Bi-Weekly Brief for January 17, 2022

Bi-Weekly Brief for January 17, 2022

A one page digest of Israel’s ongoing dispossession of Palestinian land and livelihoods, and Palestinian resistance. 

Amid the Occupation’s grinding daily brutality one death captures US attention 

The week of January 6 – 12 was a typical one in Palestine.  The Palestine Center for Human Rights documented 132 incursions into the West Bank by the Israeli army leading to 78 arrests, the violent suppression of protests, several settler attacks, at least 10 home demolitions and the near daily firing on Palestinian fishing boats and farmers in the Gaza Strip.  On Jan. 10, members of an Israeli undercover unit disguised as Palestinians fired at students at Birzeit University, seizing 5 of them for interrogation about student union activity.  One event got the attention of the US mediaState Department and Congress: on the night of Jan. 12, 80-year-old Omar Abdalmajeed As’ad, a US passport holder who had lived in Milwaukee, was taken from his car by soldiers as he returned to his home in Jiljilya near Ramallah.  He was handcuffed and blindfolded, and dragged to a nearby building that was under construction.  He was later found dead in the rubble, reportedly of a heart attack, with plastic handcuffs still attached to one wrist.  The army claimed As’ad had been “resisting a security inspection” after his car was stopped.  The State Department has demanded an investigation.  On Jan. 14, the new US Ambassador to Israel Thomas Nides said that “the Biden administration believes it must take care of the Palestinian people” and unlike his predecessor, he would not be visiting settlements.  
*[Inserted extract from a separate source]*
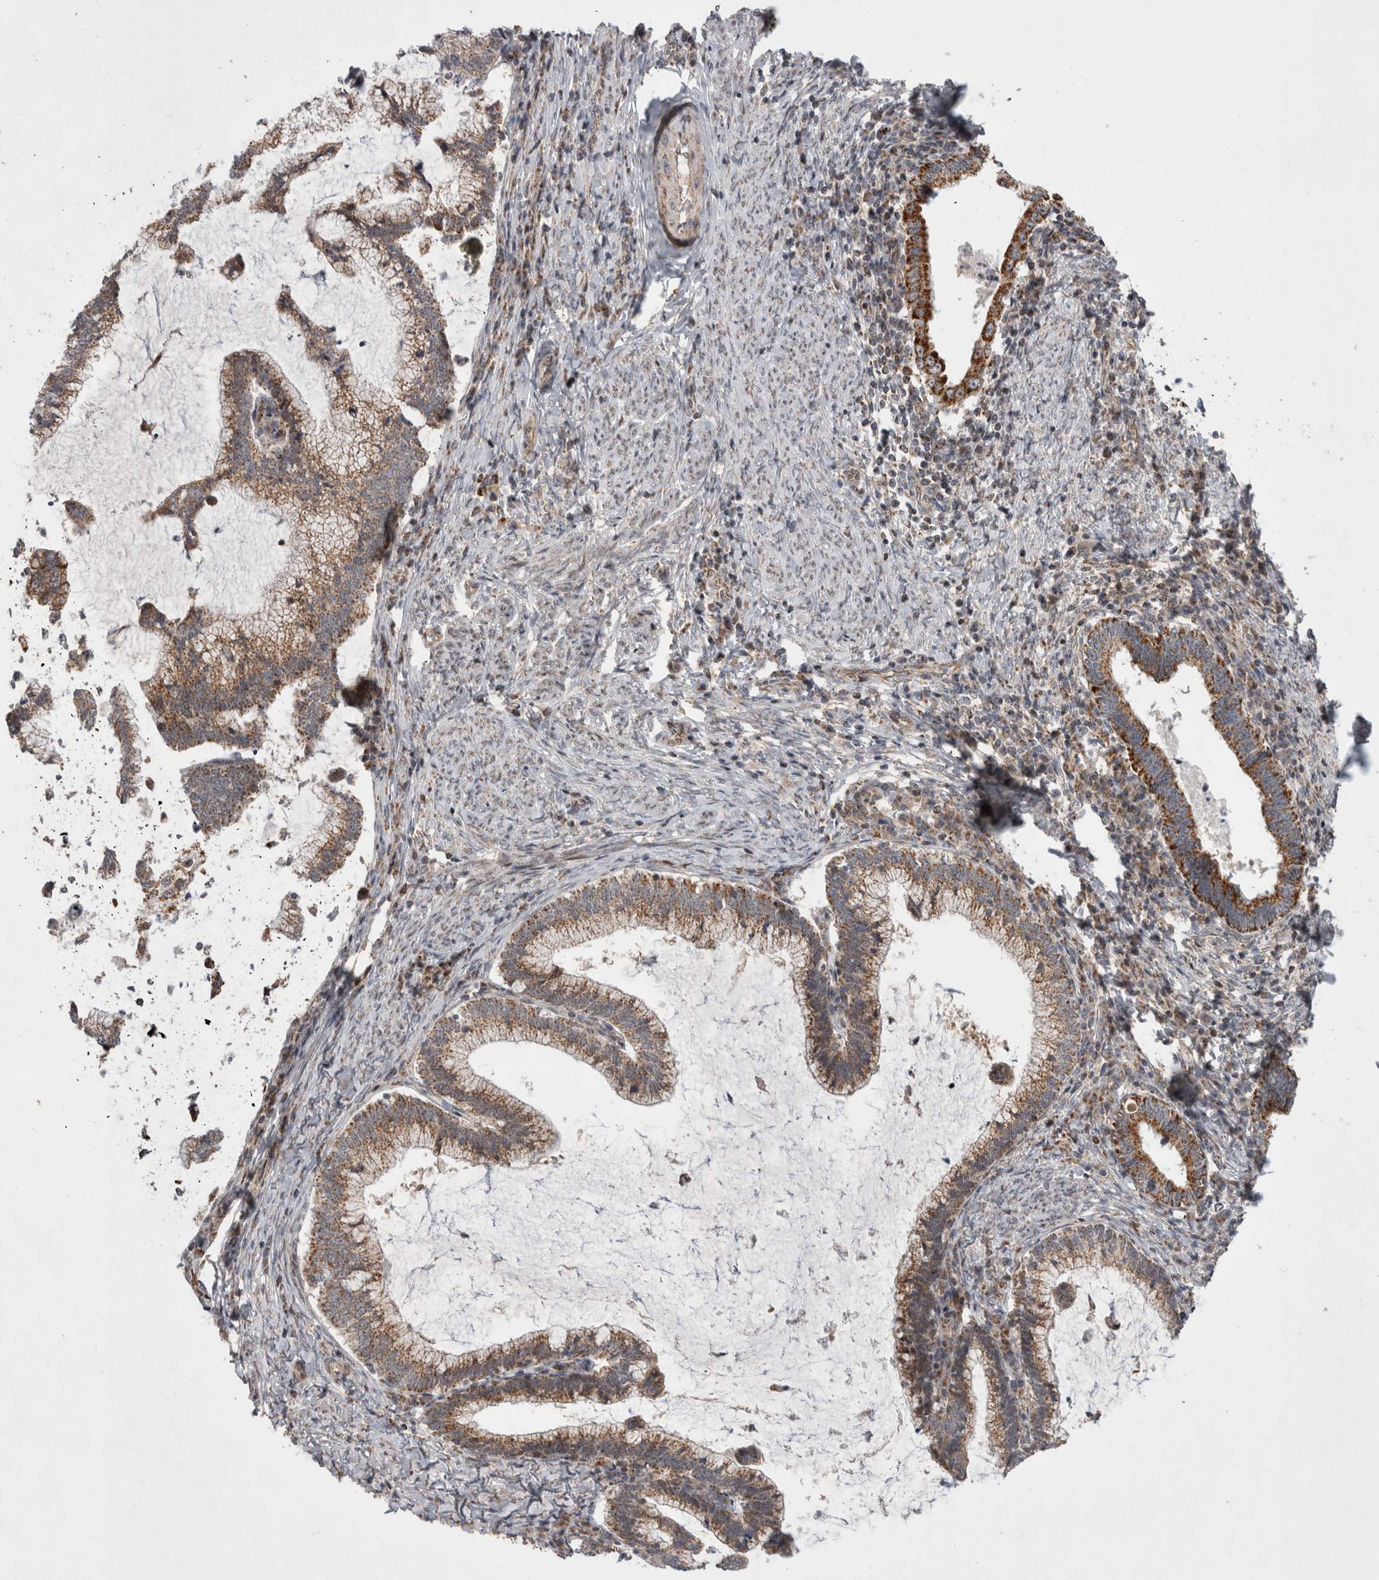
{"staining": {"intensity": "moderate", "quantity": ">75%", "location": "cytoplasmic/membranous"}, "tissue": "cervical cancer", "cell_type": "Tumor cells", "image_type": "cancer", "snomed": [{"axis": "morphology", "description": "Adenocarcinoma, NOS"}, {"axis": "topography", "description": "Cervix"}], "caption": "A medium amount of moderate cytoplasmic/membranous staining is appreciated in approximately >75% of tumor cells in cervical adenocarcinoma tissue. Nuclei are stained in blue.", "gene": "MRPL37", "patient": {"sex": "female", "age": 36}}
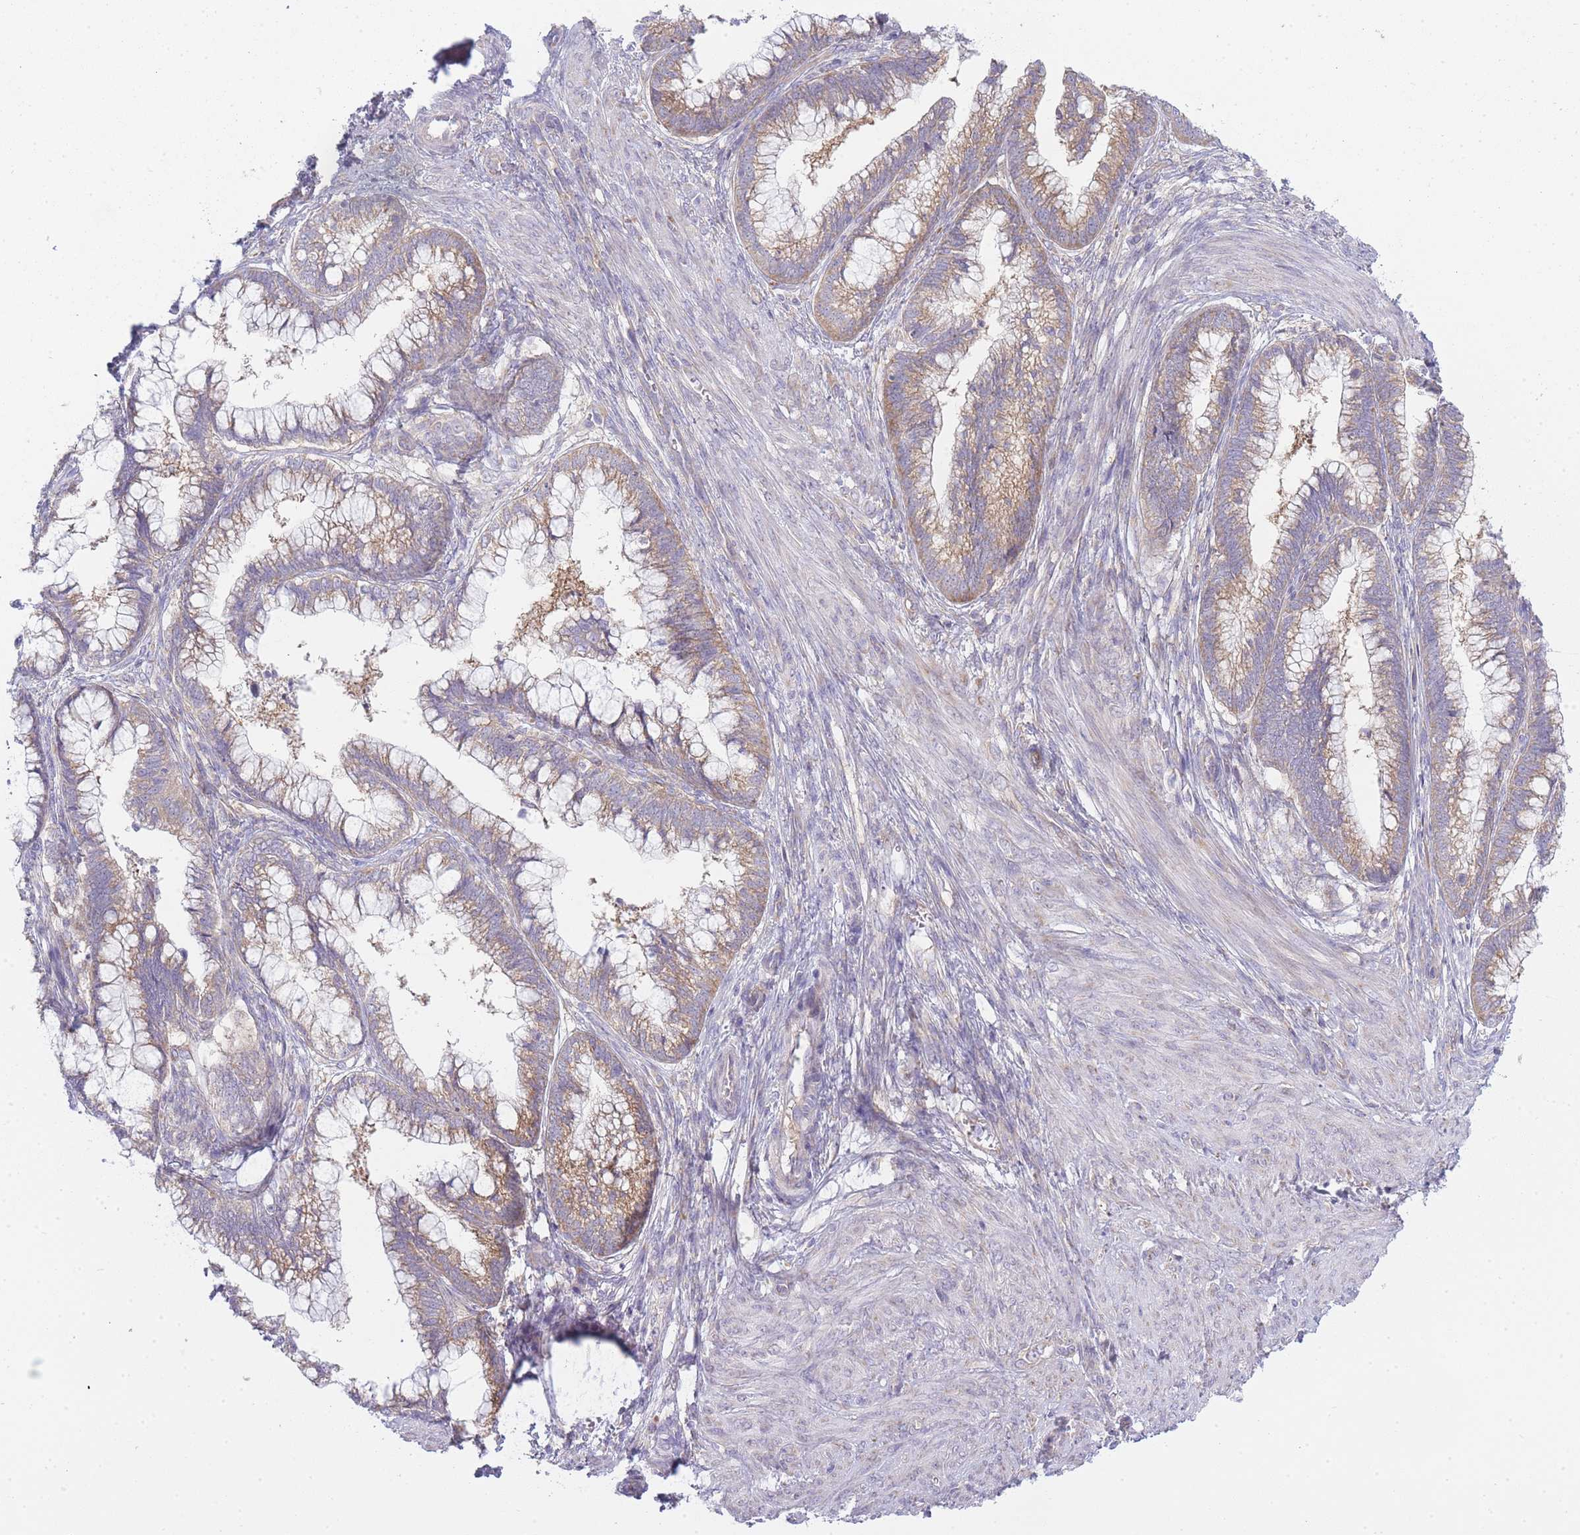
{"staining": {"intensity": "moderate", "quantity": ">75%", "location": "cytoplasmic/membranous"}, "tissue": "cervical cancer", "cell_type": "Tumor cells", "image_type": "cancer", "snomed": [{"axis": "morphology", "description": "Adenocarcinoma, NOS"}, {"axis": "topography", "description": "Cervix"}], "caption": "Adenocarcinoma (cervical) tissue exhibits moderate cytoplasmic/membranous staining in approximately >75% of tumor cells, visualized by immunohistochemistry.", "gene": "OR5L2", "patient": {"sex": "female", "age": 44}}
Israel tries again to make the case that six Palestinian civil society groups are tied to ‘terrorism’

After Israel failed last year to convince European governments that Al Haq, Addameer, the Bisan Center, DCI-Palestine, the Union of Agricultural Work Committees and the Union of Palestinian Women’s Committees are terrorist groups aligned with the PFLP to which all funding should be cut,  it is making another attempt to do so, according to +972 Magazine. The publication has received a copy of a secret document which has been sent to various governments.  According to one western diplomat, “not a single piece of incriminating evidence has been presented.”   However, the Netherlands has put an end to funding the UAWC.  The time period during which the 6 organizations can appeal the ‘terrorist’ designation has been extended by Israel from Jan. 10 to Jan. 18.

JNF tree planting in the Naqab (Negev) sets off clashes that threaten Israel’s coalition government

There were 4 days of skirmishes and several injuries and arrests as Bedouin from the Naqab’s ‘unrecognized villages’ protested  as a form of ‘soft expulsion’ the Jewish National Fund’s tree planting near the village of Hura, where residents currently grow wheat. Mansour Abbas, head of the United Arab List, which is part of the coalition government and got nearly half its votes from the Naqab’s Bedouin who are citizens of Israel, has threatened to stop voting with the government if the planting proceeds, depriving it of its majority.  On Jan. 16, the Israeli Air Force and fighter planes of the US Middle East Central Command (CENTCOM) held a joint training session in the skies over the Naqab.

Water Fact

On January 9, Haaretz journalist Amira Hass reported that Israel had been delaying the entry of replacement parts that are urgently needed to fix and maintain the water and sewage infrastructure in the Gaza Strip which was severely damaged during the May 2021 offensive.   Not only has Israel barred the entry of so-called ‘dual use’ items, but it has imposed new prohibitions and application requirements, with the result that some 500 facilities are now experiencing dire shortages, leading to the deterioration in the quality and quantity of drinking water produced by the 100 small municipal and private desalination plants, and the dumping of only partially treated wastewater into the sea.  A ban instituted early last year barring the entry of steel pipes larger than 1.5 inches in diameter has meant that desalination and wastewater treatment plants damaged by bombing which require pipes of a diameter of two inches or more have gone un-repaired.